Auckland Unbelievably, workers and their families, and, well, everyone registered to vote once again has to go to the polls on the whether or not businesses can impose so-called right-to-work legislation in Missouri. This isn’t the first time.In the last 50 years, if memory serves, unions have had to beat back these corporate challenges at least twice, and thus far always been successful.
Missouri is simply one barometer of how contentious this issue continues to be since the first right-to-work laws were passed after Taft-Hartley kicked the ball over to the states in the 1950s when previously union shops, and even closed shops, had been allowed. Many southern states led the right-to-work train. Louisiana was the last to fall twenty years later in 1976. The anti-union, anti-worker push has continued to grow extending right-to-work even to the bastion of Michigan. Now, there are 23 states and the District of Columbia that allow union shop provisions and 27 that are right-to-work.

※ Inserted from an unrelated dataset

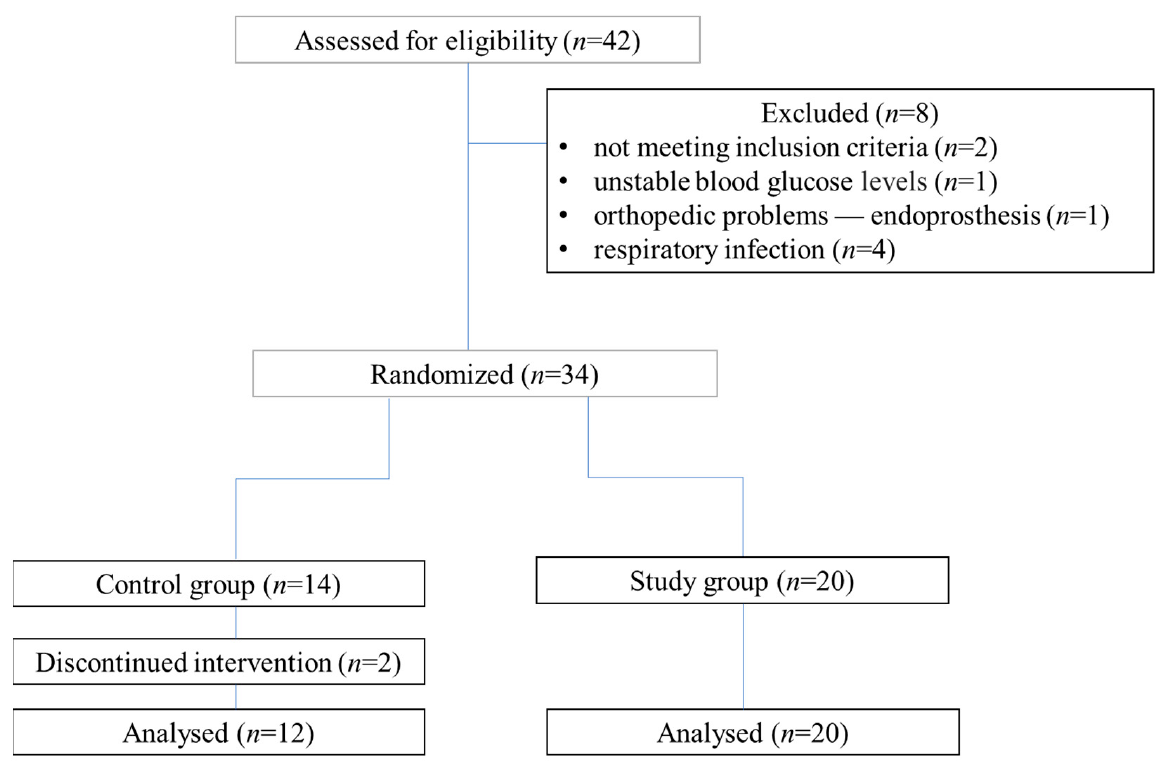
Figure 1. Patient flow chart.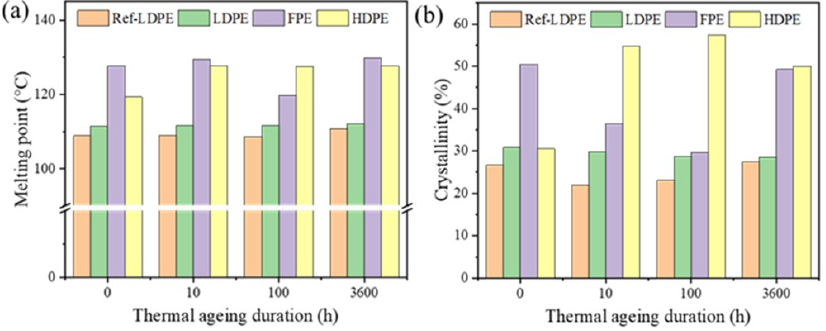
Figure 3. ( a ) Melting point and ( b ) crystallinity of PE samples with different thermal aging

Right-to-work has nothing to do with work or getting a job. The title has been clever – and effective political marketing.Right-to-work legislation simply means that when unions represent workers in collective bargaining agreements they have the ability to negotiate with their employers certain fees for the mandatory representation obligation that is the responsibility of unions under the exclusive representation interpretation that has emerged under decisions of the National Labor Relations Act.Economic studies find that workers in right-to-work states make an average of 3.1% less in wages.

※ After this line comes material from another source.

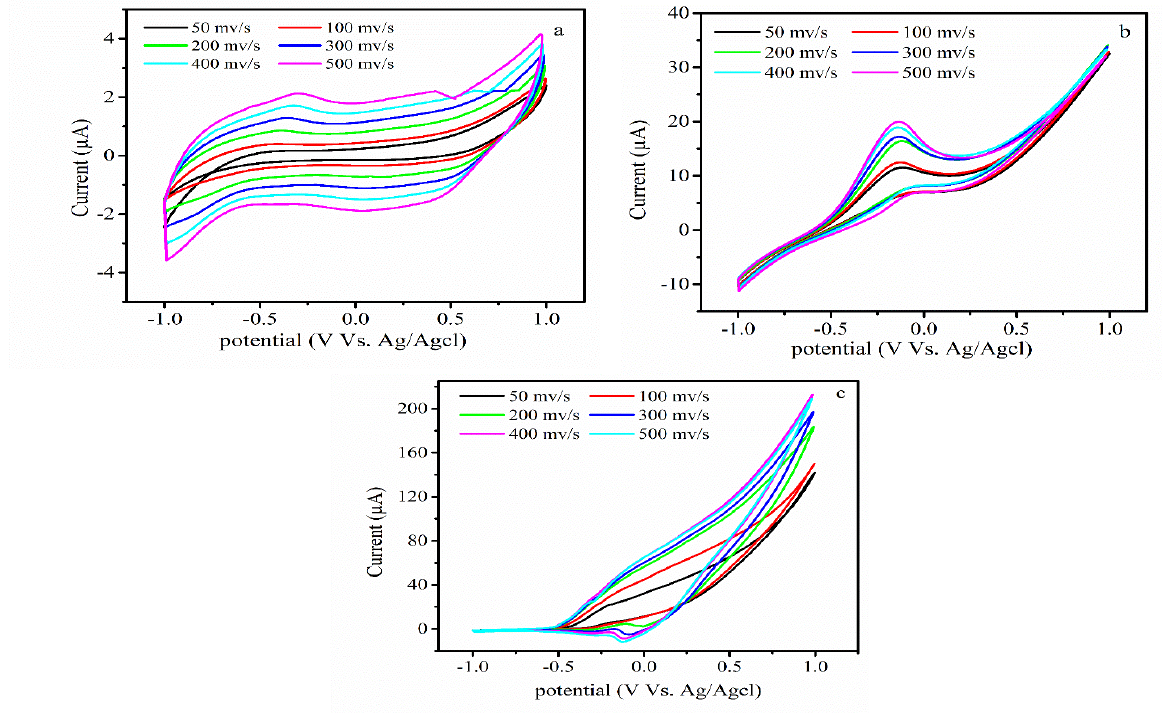
Figure 5: Cyclic voltammetry (cv) of (a) the Si(100) wafer photocathode, (b) SiNWs photocathode prepared by etching for 15 min, and (c) the SiNWs photocathode prepared by etching for 30 min.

Unions are hardened to this fight in Missouri. The conservative, Republican legislature passed a right-to-work statue during the last term of the legislature that was promptly signed by the Republican governor. Labor and their allies quickly got more than 300,000 signatures to repeal the legislative action on the ballot. The right-to-work proponents played the last trick in their hand by scheduling the vote in the August primaries where there would be fewer base voters than the November midterm general elections, so the vote is coming now.
In a rarity union backed groups have outspent their opponents, raising almost $12 million to the over $3 million that anti-union groups have pulled together according to the Missouri Election Commission. Some odds favor the momentum of labor in this ballot.Missouri’s “show me” voters have tended to reject legislative acts when they have the chance to have their voice heard by voting.Anti-worker business interests are hoping they still have some steam in their tank in the aftermath of the Supreme Court’s Janus decision that recently eliminated agency fee agreements for public employees. The Wall Street Journal has reported that 24,000 public workers in Pennsylvania and 31,000 in New York ceased fee payments potentially cost unions more than $16 million in dues revenue.
Class struggle seems to never have an expiration date, and in Missouri it shows its ugly face every decade or so in the struggle over right-to-work.I’m betting on unions and workers again, but it’s never a sure thing.